DATA TO PROCESS -
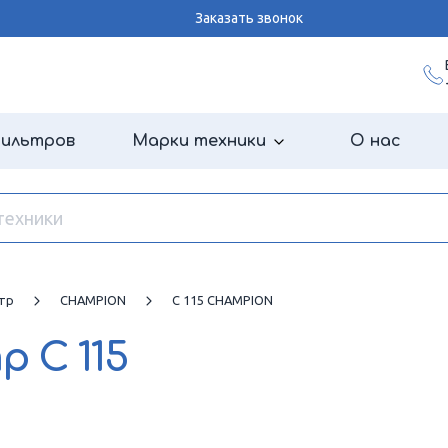
Заказать звонок
фильтров
Марки техники
О нас
тр
CHAMPION
C 115 CHAMPION
тр
C 115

WHAT YOU HAVE TO DO - From the first line to the last, retype the entries above exactly, minus the pictures.

REPLY TO THE EXERCISE -
Заказать звонок
фильтров
Марки техники
О нас
тр
CHAMPION
C 115 CHAMPION
тр
C 115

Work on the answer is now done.